Man staring at Zambelli FireworksMany immigrants to the U.S. brought recipes with them from the Old Country, but Antony Zambelli was a bit different. When he came, he didn’t bring recipes for his grandmother’s Christmas cookies or his mother’s delicious pasta; he brought his family’s recipes for creating fireworks. Thank goodness he did so, otherwise our skies for the past one hundred plus years would have been a lot less colorful and our celebrations less jubilant.

In 1893, Zambelli emigrated from a village near Naples, Italy, to New Castle, Pennsylvania, when he was 16. Italians enjoy celebrating holidays and festivals with fireworks, and he brought that love of pyrotechnics with him. He found work as a laborer in the New Castle Works of Carnegie Steel and part-time employment making fireworks by hand in Fazzoni Brothers Fireworks Company, which had already been in operation in New Castle. He eventually married another Italian immigrant, Maria Tuscano, and had four sons.

In the 1940s, Fazzoni died and Zambelli and his oldest son, Joseph, acquired the company. It became a family affair when his other sons joined the business as well. In 1957, Antonio Zambelli died at the age of 79. Another son, George Zambelli Sr., a 1946 graduate of Duquesne University, assumed the management of the Fazzoni Brothers Fireworks Company and renamed it Zambelli Fireworks Manufacturing Company in 1960.

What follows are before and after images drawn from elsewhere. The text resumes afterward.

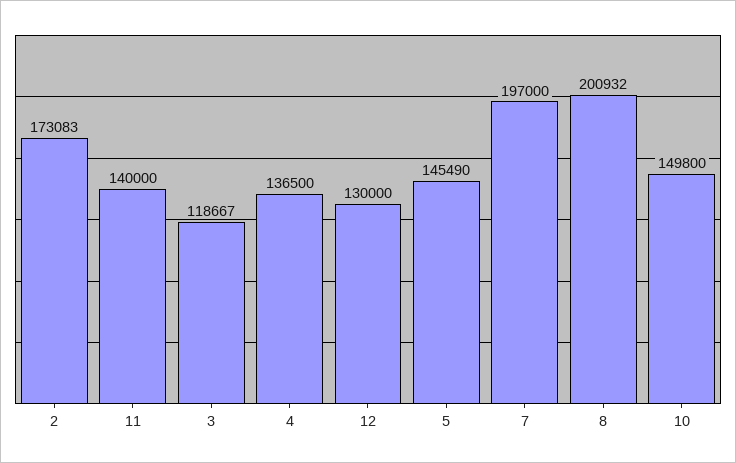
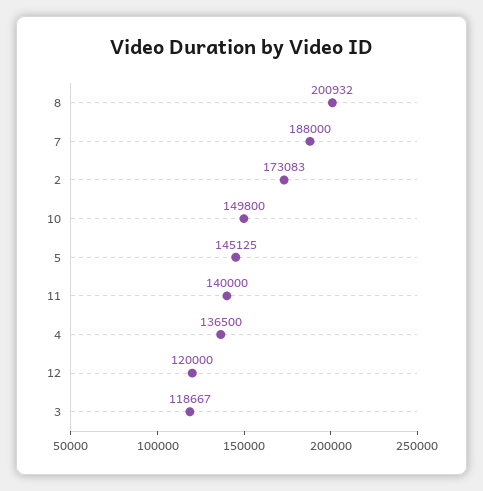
12: 130000 -> 120000
5: 145490 -> 145125
7: 197000 -> 188000

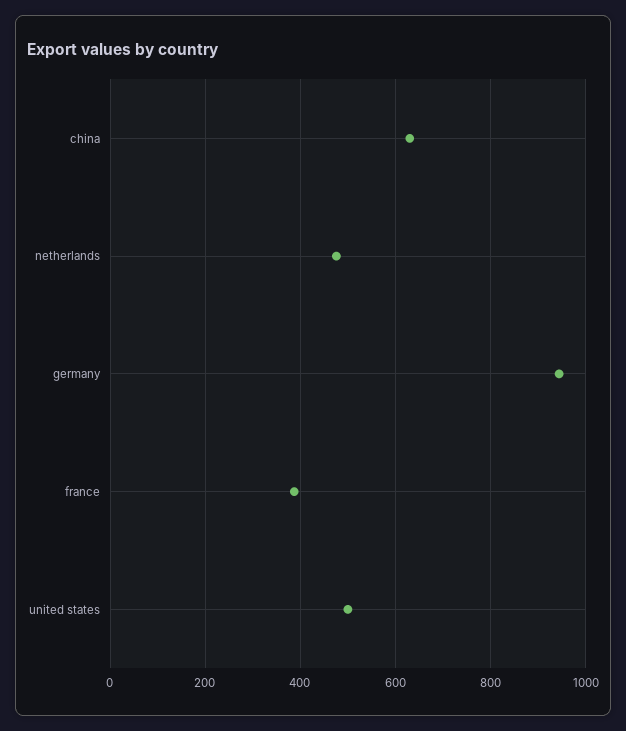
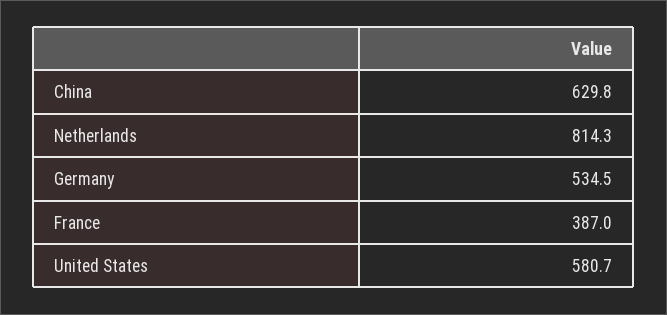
netherlands: 480 -> 814.3
germany: 940 -> 534.5
united states: 500 -> 580.7

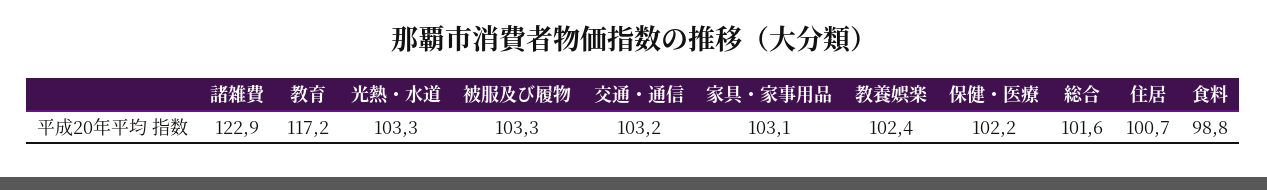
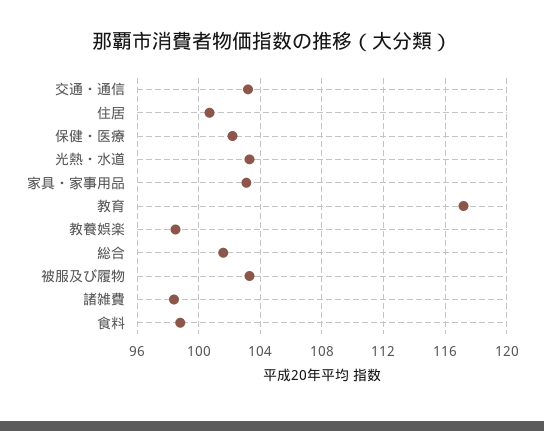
諸雑費: 122.9 -> 98.5
教養娯楽: 102.4 -> 98.5

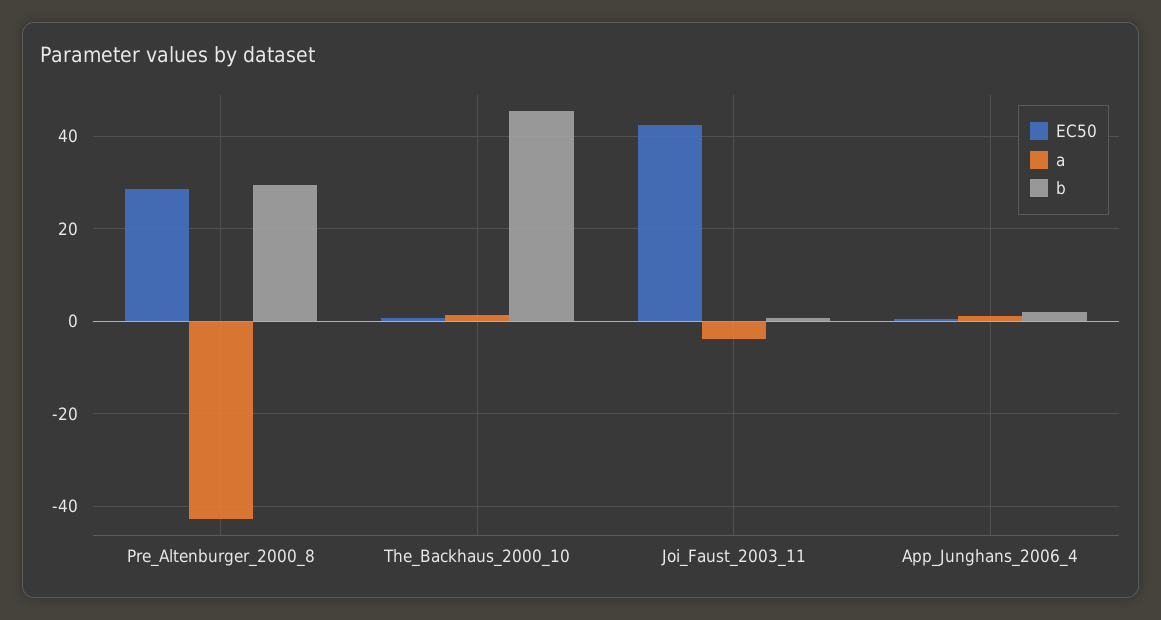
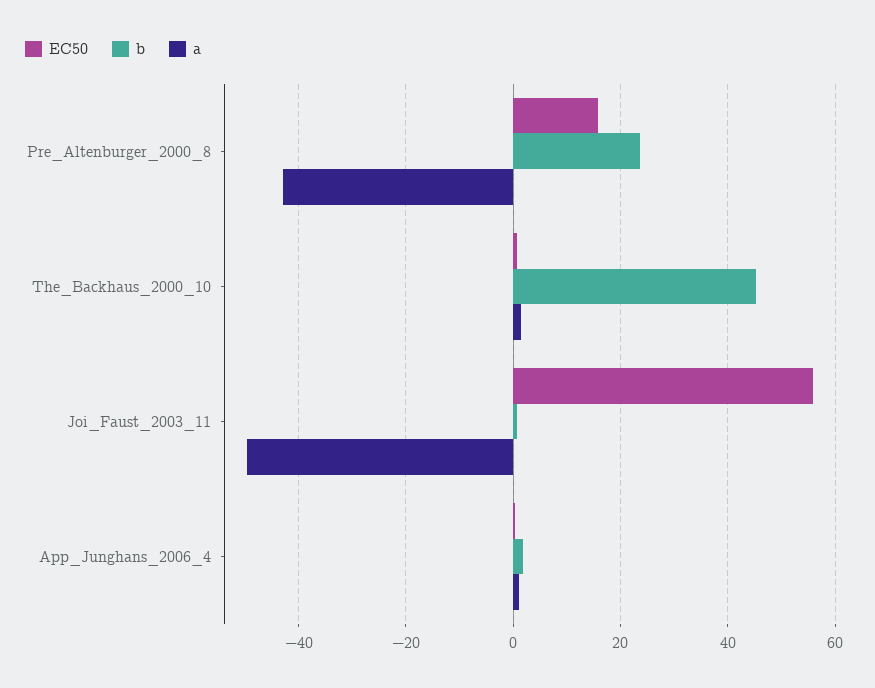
EC50, Pre_Altenburger_2000_8: 28 -> 16
b, Pre_Altenburger_2000_8: 30 -> 24
EC50, Joi_Faust_2003_11: 42 -> 56
a, Joi_Faust_2003_11: -4 -> -50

Zambelli Fireworks burst onto the scene when the company was tapped to provide the pyrotechnics for the inauguration of President John F. Kennedy in 1961. Likewise, they provided them for the inaugurations of Lyndon Johnson and Richard Nixon, establishing them as the leader in the pyrotechnics field.

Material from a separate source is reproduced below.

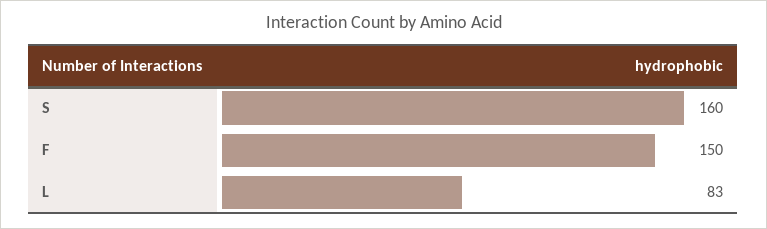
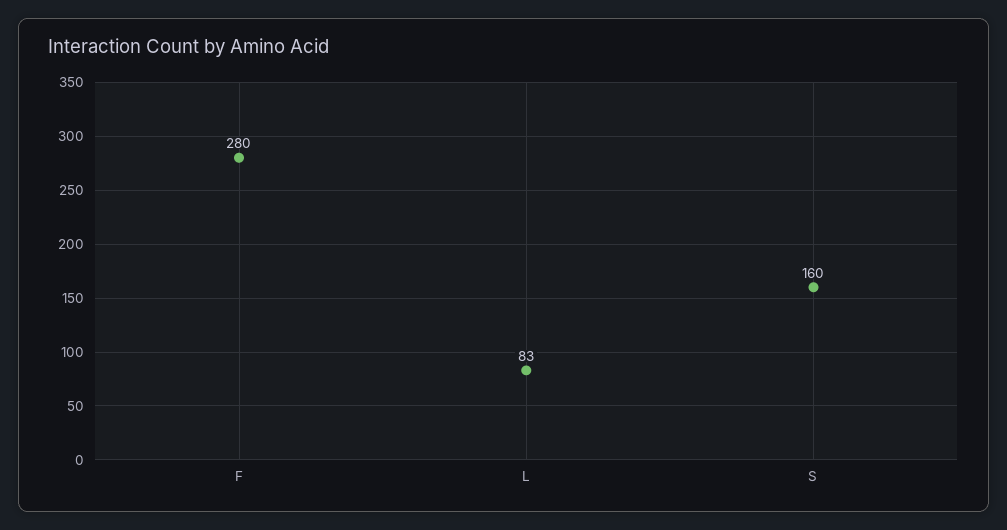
F: 150 -> 280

In the 1970s, fireworks displays became more complicated with shows being choreographed to music, and as the nation’s bicentennial approached in 1976, the popularity of pyrotechnics exploded (pardon the pun). The Zambellis became known as “The First Family of Fireworks.”

Zambelli Fireworks became the hallmark of pyrotechnic shows and their displays have lit up the night sky all over the world from Russia to Oman and for special events such as the wedding of Prince Charles and Princess Diana in 1981, Pope John Paul II’s visit to the United States in 1995, and the 250th Anniversary of the founding of Pittsburgh.

On Christmas Day 2003, George Zambelli Sr. died at the age of 79, and in 2007, George Zambelli Jr., an ophthalmologist, took over the reins of management of the company.

Today, that small company that Antonio Zambelli started in the late 1800s has grown to include corporate offices in Warrendale and a Southeast Regional office in Boca Raton, Florida as well as a Western Regional office in Bakersfield and Lake Tahoe, California. The company that started as the dream of a 16-year-old Italian immigrant and a recipe book for fireworks now produces approximately 2,000 displays a year.